▸ Dataset:
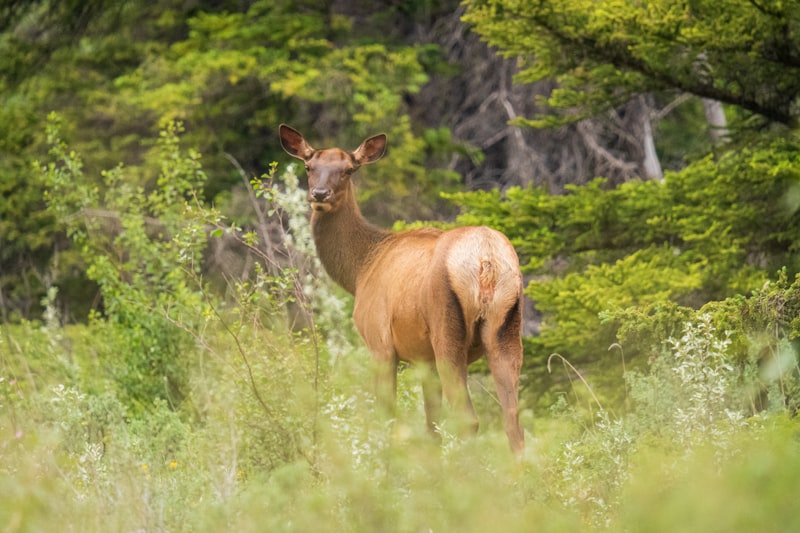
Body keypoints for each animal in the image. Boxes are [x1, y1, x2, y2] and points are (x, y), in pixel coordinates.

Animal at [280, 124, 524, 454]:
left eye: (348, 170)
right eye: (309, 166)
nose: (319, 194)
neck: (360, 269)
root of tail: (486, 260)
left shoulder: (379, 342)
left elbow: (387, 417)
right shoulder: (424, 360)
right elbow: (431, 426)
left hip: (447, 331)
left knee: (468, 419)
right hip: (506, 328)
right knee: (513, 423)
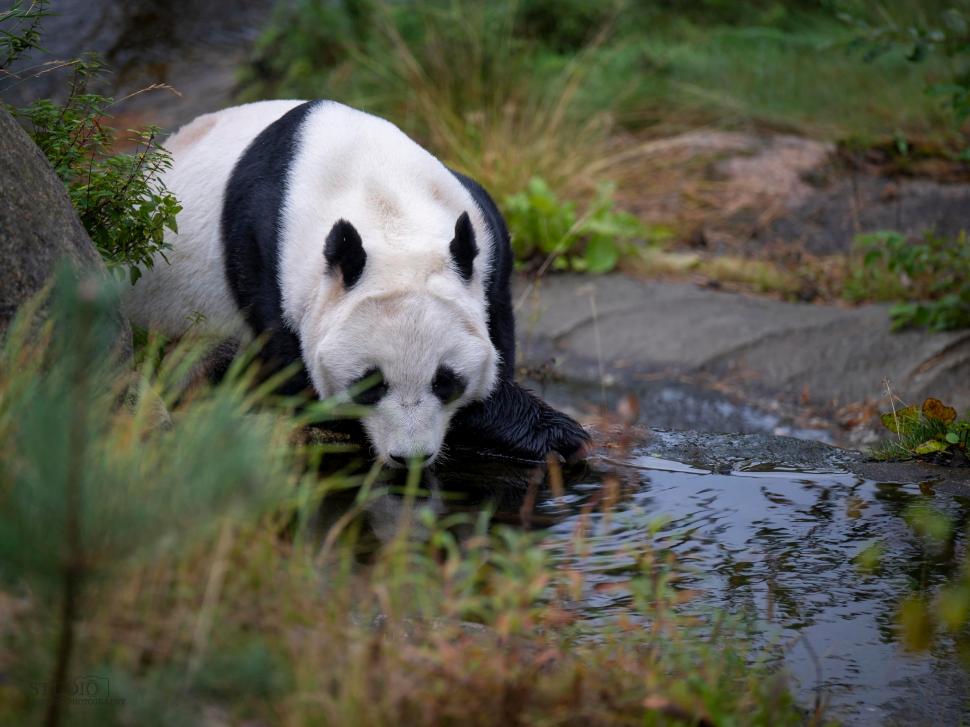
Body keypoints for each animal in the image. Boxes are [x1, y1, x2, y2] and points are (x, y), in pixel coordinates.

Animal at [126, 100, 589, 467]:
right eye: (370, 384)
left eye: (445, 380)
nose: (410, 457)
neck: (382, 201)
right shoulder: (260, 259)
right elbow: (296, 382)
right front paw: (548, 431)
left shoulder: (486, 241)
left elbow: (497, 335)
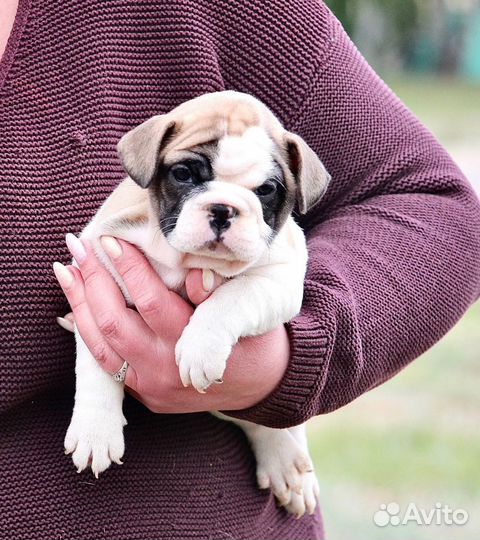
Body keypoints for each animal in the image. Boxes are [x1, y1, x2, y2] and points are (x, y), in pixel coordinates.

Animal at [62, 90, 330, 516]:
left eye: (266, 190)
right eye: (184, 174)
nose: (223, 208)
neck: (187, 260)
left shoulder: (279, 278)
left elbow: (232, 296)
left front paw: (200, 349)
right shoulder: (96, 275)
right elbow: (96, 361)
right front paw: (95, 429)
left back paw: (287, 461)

▸ What you are asked to do: Repeat, without change, each line of the data above from the one that contains "nose: (223, 208)" through the final line, counting both.

▸ Task result:
nose: (223, 208)
neck: (187, 260)
left shoulder: (279, 278)
left elbow: (232, 296)
left front paw: (200, 349)
right shoulder: (96, 275)
right elbow: (96, 361)
right front paw: (95, 429)
left back paw: (287, 461)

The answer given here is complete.